Do you know the significance of 3.14159265358…, 29.92, and 9.81?
What about 929?
If you wander the shelves at your local library looking for genealogy books, you find them under the Dewey Decimal Classification 929.
This matrix, see a full-size version at Library Thing, shows how 929, Genealogy and Heraldry, fits within 92, biography, genealogy and insignia, that within 9, history and geography.
The row below shows the sub-categories of 929 indicated by the number after the decimal. Below are the number of entries in that category saved by Library Thing users. Click on any one of them at Library Thing and scroll down to see selected works in the category. You can also click to see further sub-classifications. Go far enough and you’ll find 929.1072041 includes
Tracing Your Irish History on the Internet by Chris Paton
Researching Scots-Irish Ancestors: The Essential Genealogical Guide to Early Modern Ulster, 1600-1800 by William Roulston
Scottish Genealogy by Bruce Durie
Who Do You Think You Are?

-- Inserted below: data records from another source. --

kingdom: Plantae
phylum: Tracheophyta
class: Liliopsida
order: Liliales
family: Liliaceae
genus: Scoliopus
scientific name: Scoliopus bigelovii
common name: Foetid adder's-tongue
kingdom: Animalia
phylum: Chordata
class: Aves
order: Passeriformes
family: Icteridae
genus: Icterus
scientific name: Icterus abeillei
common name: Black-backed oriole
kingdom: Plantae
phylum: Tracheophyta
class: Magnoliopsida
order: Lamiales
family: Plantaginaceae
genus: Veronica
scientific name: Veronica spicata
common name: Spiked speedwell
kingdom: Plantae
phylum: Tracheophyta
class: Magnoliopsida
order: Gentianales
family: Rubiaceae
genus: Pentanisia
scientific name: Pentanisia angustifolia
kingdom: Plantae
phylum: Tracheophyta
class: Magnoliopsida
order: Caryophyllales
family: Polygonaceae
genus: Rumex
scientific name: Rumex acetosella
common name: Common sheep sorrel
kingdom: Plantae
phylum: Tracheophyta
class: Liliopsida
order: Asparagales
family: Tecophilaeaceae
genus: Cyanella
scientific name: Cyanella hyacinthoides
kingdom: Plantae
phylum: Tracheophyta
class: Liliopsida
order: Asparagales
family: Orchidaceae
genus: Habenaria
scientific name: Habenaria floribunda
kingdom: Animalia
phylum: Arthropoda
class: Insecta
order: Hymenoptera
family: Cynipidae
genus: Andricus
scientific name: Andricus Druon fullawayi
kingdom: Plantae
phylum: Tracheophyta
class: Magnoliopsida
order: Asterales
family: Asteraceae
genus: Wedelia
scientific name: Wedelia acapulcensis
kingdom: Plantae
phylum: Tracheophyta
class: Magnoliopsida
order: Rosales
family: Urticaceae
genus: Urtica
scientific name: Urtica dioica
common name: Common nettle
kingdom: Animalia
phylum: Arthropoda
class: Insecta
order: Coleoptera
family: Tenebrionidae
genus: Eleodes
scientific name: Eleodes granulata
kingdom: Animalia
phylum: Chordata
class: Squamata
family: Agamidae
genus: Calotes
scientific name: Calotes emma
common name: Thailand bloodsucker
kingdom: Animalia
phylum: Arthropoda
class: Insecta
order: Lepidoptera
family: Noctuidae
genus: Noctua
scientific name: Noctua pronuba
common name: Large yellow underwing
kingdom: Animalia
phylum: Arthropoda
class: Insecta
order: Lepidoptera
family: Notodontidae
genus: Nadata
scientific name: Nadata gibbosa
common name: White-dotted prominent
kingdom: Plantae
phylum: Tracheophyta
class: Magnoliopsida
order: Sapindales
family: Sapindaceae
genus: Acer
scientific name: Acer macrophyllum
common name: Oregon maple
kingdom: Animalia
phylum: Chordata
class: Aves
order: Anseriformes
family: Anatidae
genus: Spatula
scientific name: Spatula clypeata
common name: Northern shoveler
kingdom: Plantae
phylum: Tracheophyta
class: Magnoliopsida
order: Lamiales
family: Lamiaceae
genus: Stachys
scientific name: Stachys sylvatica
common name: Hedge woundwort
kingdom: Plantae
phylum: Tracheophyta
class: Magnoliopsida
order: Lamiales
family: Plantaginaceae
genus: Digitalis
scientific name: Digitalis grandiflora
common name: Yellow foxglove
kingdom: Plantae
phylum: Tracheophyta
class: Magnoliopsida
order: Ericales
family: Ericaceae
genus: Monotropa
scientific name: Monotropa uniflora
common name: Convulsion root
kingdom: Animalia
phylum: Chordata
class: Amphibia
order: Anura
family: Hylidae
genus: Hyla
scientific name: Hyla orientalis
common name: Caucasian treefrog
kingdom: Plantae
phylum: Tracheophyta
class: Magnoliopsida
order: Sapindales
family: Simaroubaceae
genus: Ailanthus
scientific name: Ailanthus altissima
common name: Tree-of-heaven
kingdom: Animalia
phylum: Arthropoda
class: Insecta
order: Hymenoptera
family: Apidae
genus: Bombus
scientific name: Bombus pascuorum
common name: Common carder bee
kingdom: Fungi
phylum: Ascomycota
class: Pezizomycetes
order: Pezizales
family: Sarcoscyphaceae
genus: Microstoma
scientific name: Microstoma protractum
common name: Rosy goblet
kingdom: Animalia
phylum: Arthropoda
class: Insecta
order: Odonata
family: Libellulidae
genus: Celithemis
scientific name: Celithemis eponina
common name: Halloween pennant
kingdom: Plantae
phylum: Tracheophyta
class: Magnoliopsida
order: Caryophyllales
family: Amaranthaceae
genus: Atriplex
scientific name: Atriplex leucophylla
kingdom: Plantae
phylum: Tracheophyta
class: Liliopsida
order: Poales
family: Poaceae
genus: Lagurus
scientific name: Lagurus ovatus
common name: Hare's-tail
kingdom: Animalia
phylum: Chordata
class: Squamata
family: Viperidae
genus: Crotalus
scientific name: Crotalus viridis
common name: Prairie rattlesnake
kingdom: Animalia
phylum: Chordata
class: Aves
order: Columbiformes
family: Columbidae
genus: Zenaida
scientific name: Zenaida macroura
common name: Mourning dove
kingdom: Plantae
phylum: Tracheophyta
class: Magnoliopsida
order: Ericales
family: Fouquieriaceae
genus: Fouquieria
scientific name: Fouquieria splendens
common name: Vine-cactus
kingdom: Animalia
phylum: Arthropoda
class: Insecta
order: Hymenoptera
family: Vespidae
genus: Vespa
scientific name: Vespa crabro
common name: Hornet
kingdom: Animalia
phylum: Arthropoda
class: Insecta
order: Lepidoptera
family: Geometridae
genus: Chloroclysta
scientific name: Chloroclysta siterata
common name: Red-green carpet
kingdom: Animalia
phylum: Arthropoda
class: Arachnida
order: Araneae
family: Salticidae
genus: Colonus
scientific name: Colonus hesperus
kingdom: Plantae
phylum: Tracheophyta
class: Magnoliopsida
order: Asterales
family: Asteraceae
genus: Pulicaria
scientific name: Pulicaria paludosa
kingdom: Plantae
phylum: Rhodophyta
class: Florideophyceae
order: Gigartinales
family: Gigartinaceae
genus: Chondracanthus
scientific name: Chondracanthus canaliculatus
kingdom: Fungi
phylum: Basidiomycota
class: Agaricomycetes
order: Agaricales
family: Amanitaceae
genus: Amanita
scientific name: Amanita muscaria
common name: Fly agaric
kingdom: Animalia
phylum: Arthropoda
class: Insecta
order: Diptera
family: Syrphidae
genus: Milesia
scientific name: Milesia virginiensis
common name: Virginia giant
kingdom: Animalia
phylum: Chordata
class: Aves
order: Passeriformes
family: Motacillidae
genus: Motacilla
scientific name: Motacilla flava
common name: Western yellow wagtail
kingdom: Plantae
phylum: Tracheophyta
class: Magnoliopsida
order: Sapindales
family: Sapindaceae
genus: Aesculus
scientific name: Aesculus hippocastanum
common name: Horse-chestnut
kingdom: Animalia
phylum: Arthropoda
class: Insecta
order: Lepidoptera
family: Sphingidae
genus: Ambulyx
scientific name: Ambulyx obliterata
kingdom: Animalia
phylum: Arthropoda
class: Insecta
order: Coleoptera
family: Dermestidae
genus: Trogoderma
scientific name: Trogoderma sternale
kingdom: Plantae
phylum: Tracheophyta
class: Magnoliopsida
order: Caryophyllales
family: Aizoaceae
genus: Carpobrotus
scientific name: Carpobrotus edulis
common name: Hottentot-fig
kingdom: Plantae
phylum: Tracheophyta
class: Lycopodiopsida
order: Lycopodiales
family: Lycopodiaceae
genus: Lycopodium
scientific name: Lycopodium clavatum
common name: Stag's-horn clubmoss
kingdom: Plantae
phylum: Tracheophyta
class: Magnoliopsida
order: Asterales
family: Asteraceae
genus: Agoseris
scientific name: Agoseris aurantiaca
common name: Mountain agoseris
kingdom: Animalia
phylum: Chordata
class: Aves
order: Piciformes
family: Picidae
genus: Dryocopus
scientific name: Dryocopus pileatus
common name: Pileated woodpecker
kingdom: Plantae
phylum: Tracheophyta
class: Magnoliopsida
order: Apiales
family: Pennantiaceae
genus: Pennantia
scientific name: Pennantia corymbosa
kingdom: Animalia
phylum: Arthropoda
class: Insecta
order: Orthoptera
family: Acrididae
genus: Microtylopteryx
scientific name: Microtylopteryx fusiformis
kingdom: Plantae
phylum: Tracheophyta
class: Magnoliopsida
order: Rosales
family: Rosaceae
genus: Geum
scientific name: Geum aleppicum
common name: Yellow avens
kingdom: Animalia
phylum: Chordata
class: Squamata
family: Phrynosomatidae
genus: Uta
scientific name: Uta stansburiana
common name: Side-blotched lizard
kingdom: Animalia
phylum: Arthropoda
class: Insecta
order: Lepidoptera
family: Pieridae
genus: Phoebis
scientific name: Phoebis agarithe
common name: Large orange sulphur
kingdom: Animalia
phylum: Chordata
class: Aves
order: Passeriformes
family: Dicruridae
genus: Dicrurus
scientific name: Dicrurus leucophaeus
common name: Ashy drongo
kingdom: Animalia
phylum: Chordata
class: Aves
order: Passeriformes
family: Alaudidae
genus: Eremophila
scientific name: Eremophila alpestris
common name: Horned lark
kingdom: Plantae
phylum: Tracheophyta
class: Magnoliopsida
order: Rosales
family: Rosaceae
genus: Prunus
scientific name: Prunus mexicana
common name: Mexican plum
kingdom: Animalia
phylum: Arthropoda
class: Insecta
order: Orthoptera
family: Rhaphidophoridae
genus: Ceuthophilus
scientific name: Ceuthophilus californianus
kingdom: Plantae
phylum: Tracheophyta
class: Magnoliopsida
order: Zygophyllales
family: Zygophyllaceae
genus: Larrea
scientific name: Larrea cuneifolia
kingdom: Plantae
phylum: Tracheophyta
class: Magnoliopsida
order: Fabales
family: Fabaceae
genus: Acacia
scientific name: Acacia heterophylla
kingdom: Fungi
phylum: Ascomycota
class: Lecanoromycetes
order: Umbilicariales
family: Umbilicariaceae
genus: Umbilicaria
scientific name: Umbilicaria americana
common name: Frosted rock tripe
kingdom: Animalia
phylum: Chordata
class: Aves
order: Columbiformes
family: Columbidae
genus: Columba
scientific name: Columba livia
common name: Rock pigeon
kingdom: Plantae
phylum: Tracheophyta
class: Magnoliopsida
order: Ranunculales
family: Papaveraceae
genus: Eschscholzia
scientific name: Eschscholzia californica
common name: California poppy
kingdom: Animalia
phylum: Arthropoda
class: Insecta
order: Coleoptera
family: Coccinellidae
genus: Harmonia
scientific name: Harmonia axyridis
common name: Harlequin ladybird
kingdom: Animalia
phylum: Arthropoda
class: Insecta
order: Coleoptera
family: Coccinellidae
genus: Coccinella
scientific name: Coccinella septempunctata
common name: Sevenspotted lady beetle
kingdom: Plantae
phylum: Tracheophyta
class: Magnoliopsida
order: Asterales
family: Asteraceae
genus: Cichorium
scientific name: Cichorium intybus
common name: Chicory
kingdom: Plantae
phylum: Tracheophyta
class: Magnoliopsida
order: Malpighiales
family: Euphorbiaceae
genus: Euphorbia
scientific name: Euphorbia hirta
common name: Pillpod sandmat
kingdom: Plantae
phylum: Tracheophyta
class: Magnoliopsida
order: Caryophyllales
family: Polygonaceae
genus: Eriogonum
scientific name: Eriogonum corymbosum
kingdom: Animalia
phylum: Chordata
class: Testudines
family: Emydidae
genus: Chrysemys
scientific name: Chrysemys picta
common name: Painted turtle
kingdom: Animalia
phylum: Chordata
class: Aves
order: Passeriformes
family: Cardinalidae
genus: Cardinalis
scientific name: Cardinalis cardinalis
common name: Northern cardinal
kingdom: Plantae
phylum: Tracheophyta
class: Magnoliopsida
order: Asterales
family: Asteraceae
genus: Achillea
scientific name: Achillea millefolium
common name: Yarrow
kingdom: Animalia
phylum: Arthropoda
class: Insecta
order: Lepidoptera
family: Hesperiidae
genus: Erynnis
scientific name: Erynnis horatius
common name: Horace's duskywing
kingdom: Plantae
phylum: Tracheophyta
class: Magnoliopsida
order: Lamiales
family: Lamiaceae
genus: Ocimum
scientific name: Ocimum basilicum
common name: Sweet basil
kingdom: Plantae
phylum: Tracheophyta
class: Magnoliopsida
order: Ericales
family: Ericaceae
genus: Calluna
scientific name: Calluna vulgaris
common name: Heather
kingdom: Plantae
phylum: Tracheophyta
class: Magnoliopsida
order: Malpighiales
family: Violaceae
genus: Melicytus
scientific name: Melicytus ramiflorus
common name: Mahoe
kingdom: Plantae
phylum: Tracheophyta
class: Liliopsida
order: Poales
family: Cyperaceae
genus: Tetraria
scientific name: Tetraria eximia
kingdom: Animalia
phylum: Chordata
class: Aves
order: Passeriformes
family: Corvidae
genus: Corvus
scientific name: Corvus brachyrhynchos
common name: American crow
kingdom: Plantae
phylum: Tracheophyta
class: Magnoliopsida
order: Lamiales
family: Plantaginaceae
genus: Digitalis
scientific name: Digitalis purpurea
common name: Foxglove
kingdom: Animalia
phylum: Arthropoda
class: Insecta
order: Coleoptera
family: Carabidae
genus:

Encyclopedia of Genealogy by Nick Barratt.
What about those other numbers?
You probably recognized 3.141… I could go on …as the value of pi, the ratio of the circumference to the diameter of a circle.
A pilot would recognize 29.92 as the altimeter setting used at or above 18,000 feet. It’s the average air pressure, at sea level, the height of a barometer column of mercury in inches.
If you literally fell off your chair puzzling over these, you’d fall under gravity at an acceleration of 9.81 metres per second squared. Fortunately not too far!
Too easy? What about 1.618033988749?
Dewey’s system did not stand the test of time. He set it up based on what he thought was important, instead of designing it based on what was actually being published.
As an example of this, Dewey reserved 10% of his numbering system for books on philosophy (call numbers starting with the digit 1) and another 10% for books on religion (call numbers starting with the digit 2). Also, his system did not leave any room for expansion as new areas of knowledge came to be. So this is why the call number that John cites (929.1072041) is so long.
Neat! Thanks for the interesting numbers!! Not surprising, though, that it comes from a former atmospheric research scientist.